Great question @filipwastberg. As you noted this is a very context-driven question. For you and anyone else considering breaking up a large package into multiple smaller ones, these are the questions I would recommend asking yourself to determine if the pros will outweigh the cons.

How independent are the developers?

Is the large package developed by many individuals scattered across departments and timezones? Do certain individuals/teams only work on specific functions of the large package? If yes, I think splitting up into small packages would be beneficial because this would allow the independent developers to work faster, since they could review and merge their PRs without worrying about breaking the code of another team code. For example, let's imagine that a team of data engineers in time zone 1 develop the database connection code, a team of statisticians in time zone 2 develop the modelling and statistics code, and a team of data analysts in time zone 3 develop the plotting/tables/reports/shiny code. I think this arrangement would benefit from splitting into multiple smaller packages.

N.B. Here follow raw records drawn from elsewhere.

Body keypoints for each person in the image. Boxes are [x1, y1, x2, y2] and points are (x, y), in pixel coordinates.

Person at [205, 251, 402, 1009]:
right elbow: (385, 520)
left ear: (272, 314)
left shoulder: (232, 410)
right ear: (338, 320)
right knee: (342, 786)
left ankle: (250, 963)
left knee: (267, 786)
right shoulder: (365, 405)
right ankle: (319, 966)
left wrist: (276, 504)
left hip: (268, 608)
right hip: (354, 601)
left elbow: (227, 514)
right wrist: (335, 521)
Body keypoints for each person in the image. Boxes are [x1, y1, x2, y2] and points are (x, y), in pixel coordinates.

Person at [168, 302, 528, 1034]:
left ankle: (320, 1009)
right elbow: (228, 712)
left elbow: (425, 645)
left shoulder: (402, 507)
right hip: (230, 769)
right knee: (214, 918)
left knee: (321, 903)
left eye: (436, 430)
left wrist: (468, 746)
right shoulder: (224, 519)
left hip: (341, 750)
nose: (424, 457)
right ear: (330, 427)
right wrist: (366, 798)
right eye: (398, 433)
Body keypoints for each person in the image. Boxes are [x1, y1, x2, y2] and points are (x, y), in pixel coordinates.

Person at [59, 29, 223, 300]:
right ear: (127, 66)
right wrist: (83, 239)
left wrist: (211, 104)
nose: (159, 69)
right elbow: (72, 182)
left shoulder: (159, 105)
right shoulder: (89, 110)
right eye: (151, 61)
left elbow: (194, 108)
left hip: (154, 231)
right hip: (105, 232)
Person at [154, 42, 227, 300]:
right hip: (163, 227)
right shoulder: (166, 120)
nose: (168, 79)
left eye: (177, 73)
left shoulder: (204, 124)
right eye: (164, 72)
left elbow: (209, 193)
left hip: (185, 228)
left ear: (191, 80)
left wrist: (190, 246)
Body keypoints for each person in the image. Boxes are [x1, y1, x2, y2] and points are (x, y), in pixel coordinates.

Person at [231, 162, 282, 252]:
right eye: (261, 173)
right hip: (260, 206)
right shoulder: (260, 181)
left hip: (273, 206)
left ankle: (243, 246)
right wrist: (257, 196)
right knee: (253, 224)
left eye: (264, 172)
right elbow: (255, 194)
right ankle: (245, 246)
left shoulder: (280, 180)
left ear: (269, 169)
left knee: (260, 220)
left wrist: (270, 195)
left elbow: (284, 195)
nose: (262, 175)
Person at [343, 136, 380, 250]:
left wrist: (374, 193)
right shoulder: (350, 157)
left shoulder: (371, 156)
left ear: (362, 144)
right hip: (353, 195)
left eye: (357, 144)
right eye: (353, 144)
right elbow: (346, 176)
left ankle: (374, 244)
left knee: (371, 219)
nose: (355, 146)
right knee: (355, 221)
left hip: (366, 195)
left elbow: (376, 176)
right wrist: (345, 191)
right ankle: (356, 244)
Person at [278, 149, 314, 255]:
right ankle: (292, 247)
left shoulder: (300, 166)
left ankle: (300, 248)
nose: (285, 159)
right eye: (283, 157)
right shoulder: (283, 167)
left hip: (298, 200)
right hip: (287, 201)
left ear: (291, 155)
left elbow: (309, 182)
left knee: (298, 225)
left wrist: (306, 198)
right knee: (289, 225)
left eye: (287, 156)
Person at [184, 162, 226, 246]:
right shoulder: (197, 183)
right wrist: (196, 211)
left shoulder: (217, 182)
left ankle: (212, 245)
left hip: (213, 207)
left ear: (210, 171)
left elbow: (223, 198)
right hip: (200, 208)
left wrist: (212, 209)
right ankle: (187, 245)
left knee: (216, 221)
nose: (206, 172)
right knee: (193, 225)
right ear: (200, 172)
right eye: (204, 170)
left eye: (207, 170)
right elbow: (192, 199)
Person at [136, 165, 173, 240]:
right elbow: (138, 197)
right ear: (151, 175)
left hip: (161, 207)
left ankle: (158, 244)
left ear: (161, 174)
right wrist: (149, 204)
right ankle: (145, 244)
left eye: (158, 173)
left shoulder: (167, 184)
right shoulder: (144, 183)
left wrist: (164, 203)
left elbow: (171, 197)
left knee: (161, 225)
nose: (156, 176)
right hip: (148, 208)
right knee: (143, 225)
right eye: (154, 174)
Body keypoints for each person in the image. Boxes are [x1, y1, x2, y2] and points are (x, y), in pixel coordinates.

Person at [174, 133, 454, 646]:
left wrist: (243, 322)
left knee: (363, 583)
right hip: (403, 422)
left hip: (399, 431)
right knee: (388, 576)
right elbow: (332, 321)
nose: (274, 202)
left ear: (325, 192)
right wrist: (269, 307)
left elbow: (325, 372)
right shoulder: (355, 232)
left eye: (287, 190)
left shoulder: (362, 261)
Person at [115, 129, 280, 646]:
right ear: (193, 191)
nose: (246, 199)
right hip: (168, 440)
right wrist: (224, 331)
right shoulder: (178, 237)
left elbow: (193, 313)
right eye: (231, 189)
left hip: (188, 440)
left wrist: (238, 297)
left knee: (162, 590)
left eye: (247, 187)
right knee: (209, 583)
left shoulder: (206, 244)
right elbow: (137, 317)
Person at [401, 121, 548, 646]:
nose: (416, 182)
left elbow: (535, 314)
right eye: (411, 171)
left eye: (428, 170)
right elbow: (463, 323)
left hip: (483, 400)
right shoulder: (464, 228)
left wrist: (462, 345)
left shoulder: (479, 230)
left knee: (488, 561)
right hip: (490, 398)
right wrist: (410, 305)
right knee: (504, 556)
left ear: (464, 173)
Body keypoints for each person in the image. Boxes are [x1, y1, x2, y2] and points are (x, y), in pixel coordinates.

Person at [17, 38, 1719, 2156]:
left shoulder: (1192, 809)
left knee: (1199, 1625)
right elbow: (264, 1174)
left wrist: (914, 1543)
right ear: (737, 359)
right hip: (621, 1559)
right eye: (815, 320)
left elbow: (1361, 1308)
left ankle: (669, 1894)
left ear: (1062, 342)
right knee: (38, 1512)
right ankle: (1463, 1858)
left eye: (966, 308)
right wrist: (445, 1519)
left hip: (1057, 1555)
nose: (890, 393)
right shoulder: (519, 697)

On the other hand, if the large package is developed by a small number of individuals in the same department and time zone, then splitting into multiple smaller packages is more of a con since it mainly just creates additional packages to maintain and release.

How independent is the code?

How often does a change in one part of the code require changes in other parts? For example, what if the studies started collecting a new variable? Presumably this would require updating the database connection code to fetch this new column, the modelling code to add it to the statistical model, and the plotting/tables/reports/shiny to include it in the report artifacts. If this type of dependent changes happens often, then I think it is easier to edit the single larger package. Doing one big find-replace and then bumping the version number of the large package is much simpler compared to doing a find-replace in each separate package, and then also requiring a minimum version of the dependent packages (e.g. you couldn't use the latest version of the modelling package with an outdated version of the database connection package because it won't return the newly required variable).

On the other hand, if the data structure rarely changes, and most PRs to the large repo only affect a single functionality, then splitting into separate packages would be more beneficial.

How robust is your internal CI/CD?

Is it easy to run CI/CD pipelines on your internal R packages? Would it be possible to setup integration pipelines that test the latest versions of the multiple smaller packages together? How painful is it to release a new version of the internal R package to your end users?

If you have the infrastructure to conveniently test and deploy your R packages, then having more isn't a big deal. But if testing a package is cumbersome, and deploying is a painful, multi-step process, then releasing new versions of multiple separate packages is going to be much more work.